I don't know, Murch. It seems awful close to the floor. LOL

Nice lathe.

Lee


----------



## dbhost

Must be for turning while relaxing on the floor watching The New Yankee Workshop or something…

Just kidding. Nice lathe. How much does something like that run?


----------



## Dennisgrosen

thank´s for the rewiew Murch 
where did you buy it … just in case  still have a dream about making one in wood 
is the beam made of cast iron ?

Dennis


----------



## Bertha

Laughing hard with Lee. I've never used this brand but I know Mads does, which makes me suspect that it is of very high quality.


----------



## murch

Thanks for the laugh Lee. It does look a bit daft, now that you mention it. My bench is outdoors and it was spilling rain at the time.
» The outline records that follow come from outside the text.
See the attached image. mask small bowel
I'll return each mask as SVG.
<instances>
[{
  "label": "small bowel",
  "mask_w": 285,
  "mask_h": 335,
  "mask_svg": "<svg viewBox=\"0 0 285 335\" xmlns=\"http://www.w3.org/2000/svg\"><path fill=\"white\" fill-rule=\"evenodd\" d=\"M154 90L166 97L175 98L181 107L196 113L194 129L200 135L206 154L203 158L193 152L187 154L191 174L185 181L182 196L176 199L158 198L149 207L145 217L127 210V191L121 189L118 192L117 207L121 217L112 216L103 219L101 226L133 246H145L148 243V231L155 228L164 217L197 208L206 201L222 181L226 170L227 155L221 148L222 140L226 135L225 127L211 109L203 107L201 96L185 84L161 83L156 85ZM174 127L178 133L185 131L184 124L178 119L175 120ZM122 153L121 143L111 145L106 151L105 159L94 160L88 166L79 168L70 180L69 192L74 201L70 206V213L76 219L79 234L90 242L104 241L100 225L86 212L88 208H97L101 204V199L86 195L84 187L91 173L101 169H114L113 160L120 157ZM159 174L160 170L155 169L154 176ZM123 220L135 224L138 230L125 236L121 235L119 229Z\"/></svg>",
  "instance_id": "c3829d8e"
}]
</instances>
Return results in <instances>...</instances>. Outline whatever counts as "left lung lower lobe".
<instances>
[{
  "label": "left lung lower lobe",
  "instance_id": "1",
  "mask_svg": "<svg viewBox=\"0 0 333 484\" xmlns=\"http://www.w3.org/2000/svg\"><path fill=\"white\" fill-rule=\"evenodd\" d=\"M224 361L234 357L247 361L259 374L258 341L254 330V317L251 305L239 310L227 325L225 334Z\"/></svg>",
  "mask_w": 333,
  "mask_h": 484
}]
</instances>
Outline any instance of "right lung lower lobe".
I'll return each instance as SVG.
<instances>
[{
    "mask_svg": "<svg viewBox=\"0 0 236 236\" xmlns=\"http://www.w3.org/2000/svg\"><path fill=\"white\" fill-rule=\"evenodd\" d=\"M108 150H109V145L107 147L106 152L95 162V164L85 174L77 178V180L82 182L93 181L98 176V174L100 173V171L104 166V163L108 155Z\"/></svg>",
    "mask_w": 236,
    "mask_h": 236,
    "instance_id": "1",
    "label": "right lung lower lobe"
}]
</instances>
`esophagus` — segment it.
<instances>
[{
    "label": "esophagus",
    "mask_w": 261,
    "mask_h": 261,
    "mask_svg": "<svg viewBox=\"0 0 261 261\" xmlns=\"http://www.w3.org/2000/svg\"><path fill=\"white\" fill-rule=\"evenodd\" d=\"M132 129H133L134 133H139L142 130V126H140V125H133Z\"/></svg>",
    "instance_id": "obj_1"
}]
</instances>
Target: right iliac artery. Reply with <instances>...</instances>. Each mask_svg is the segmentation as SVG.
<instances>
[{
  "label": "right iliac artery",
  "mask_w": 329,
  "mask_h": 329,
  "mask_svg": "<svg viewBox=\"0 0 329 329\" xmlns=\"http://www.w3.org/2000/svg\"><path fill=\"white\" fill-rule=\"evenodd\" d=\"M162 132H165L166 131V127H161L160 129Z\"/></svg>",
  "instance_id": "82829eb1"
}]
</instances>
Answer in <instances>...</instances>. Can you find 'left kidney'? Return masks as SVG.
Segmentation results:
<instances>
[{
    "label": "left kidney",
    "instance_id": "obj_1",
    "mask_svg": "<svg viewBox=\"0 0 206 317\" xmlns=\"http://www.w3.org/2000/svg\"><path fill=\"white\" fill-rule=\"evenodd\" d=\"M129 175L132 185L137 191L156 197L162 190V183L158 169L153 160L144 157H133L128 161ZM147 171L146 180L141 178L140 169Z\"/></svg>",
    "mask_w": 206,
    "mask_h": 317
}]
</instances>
Dennis - DIYTOOLS in the U.K. They are on the net. All cast -iron.


----------



## Dennisgrosen

thank´s Murch 

good luck with it
Dennis


----------



## Woodwrecker

Very nice Murch.
I hope you get many pleasurable years from it.


----------



## helluvawreck

It looks pretty good to me. Do they sell it in the states?


----------



## GearGuy

I found them on a British wood working site for 209.99 pounds, or 325.32 USD.
Here is the link:
http://www.screwfix.com/p/scheppach-dmt450-445mm-wood-lathe-240v/936

It's a German company that seems very reputable, and it seems like a good value.


----------